OK ok ok !!!
So I’m trying to paint Jesus and I hear the words ‘Who do you say I am?’
I started reflecting on the question. I know, yeah HE’S the son of GOD, but do I realllly believe that? Yes of course I do, so how does my life reflect the fact that I totally and utterly believe that Jesus is the son of GOD, especially when I’m sat opposite a woman who is suffering with a disease that has disfigured her hands, her body and she could barely lift her head to talk to me. As I knelt down to meet her eyes, I’m aware of an opportunity to offer prayer. I’d like to say that I offered prayer, she accepted and she was completely healed, but I didn’t. I let the thought go drifting slowly by as I continued the conversation. I couldn’t work out if I was more frustrated at my lack of conviction that GOD heals, or my lack of courage and faith in general.

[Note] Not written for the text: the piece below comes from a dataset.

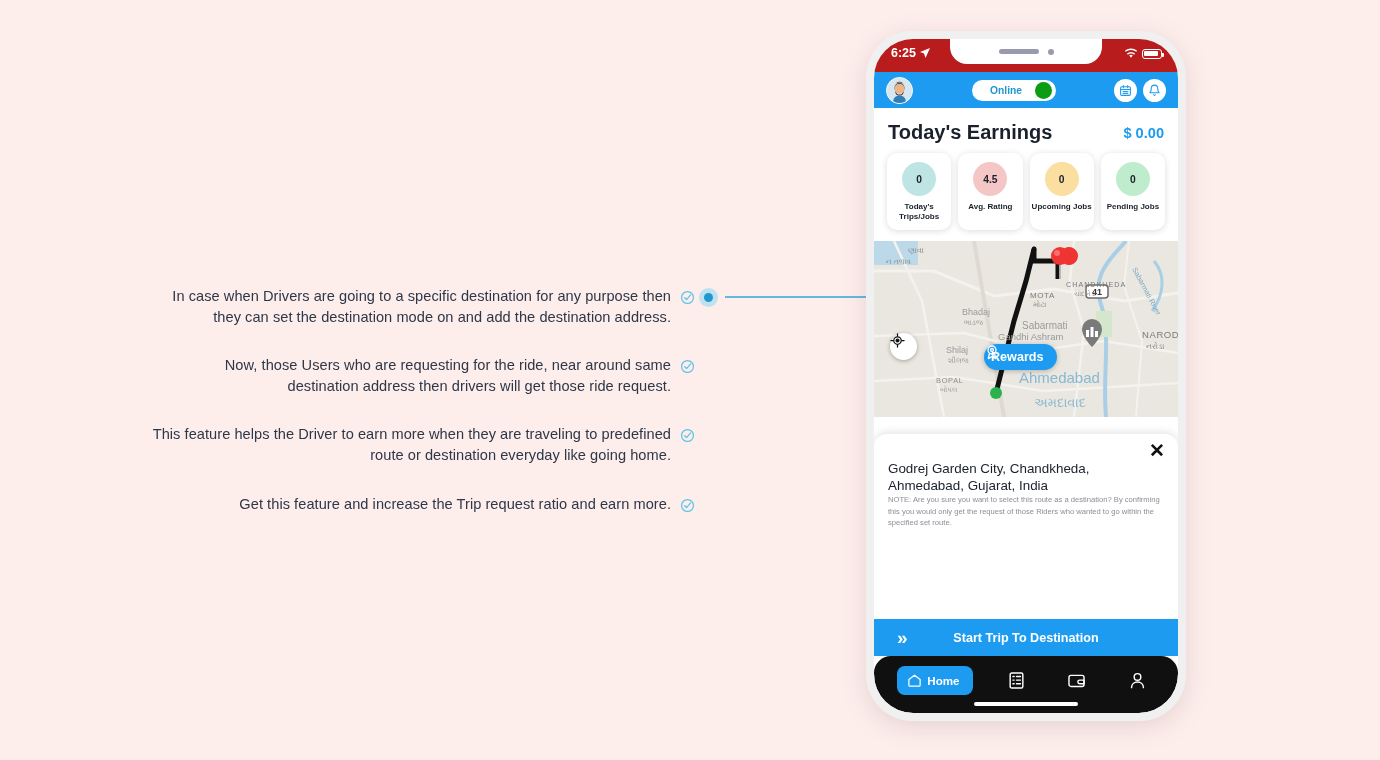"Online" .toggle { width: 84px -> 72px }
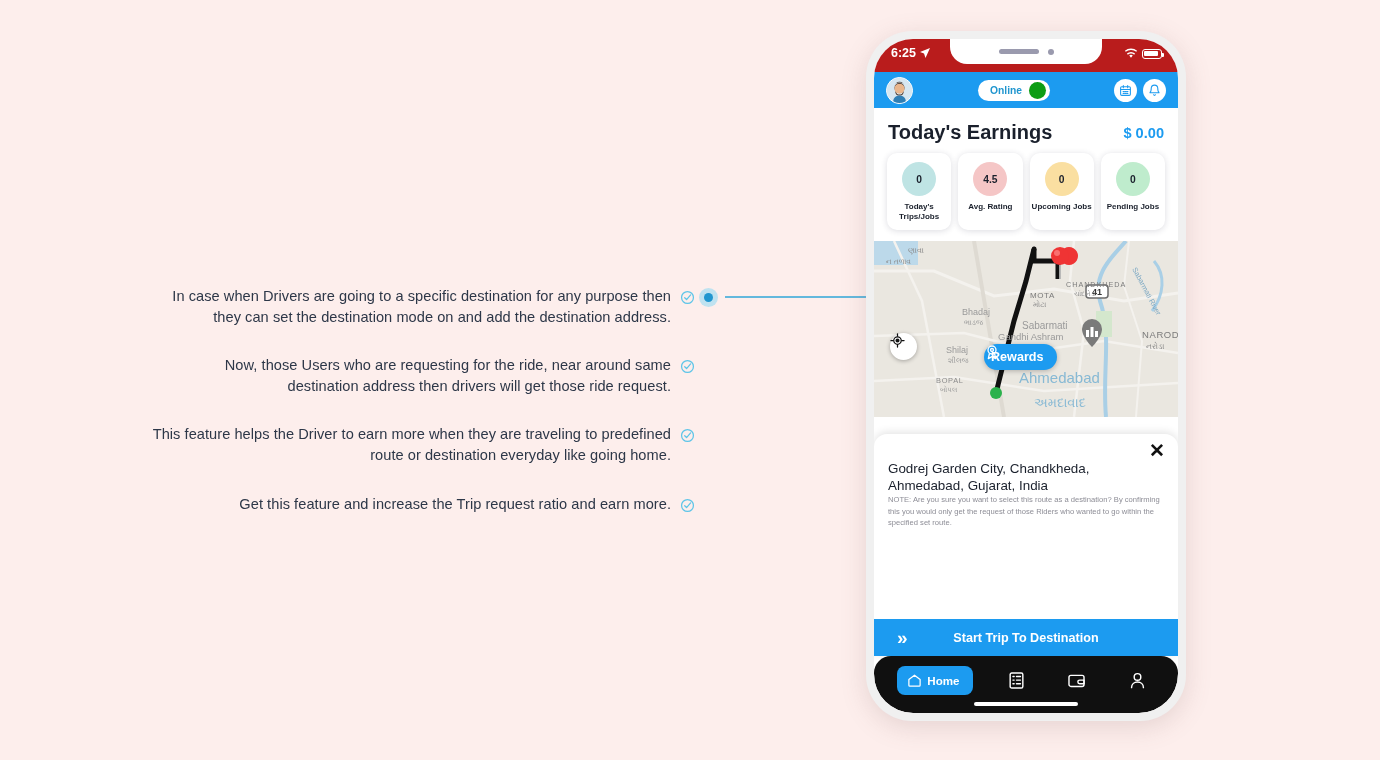"Destination: 20 remaining" div.dest-sub { html: none -> <div>Destination: 20 remaining</div> }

The question Jesus asked, “ Who do you say that I am?” is a simple straightforward question. The answer, well, I guess if I believe it, it’s life transforming! I often ask my self, If I truly believed the rock of HIS word for healing, would I act differently. Being completely honest, yes I would. I class my self as a believer in Jesus, but suffer with doubt and unbelief. “I do believe, help me over come my unbelief. (Mark 9:24 ) So today, I’m choosing to believe the word and it’s authority. Regardless of how I feel or what I might be nerved about, I am standing on GODS word that HE IS WILLING (Matthew 8:3). All I have to do is go for it. ! Incidentally, who do you say that Jesus is?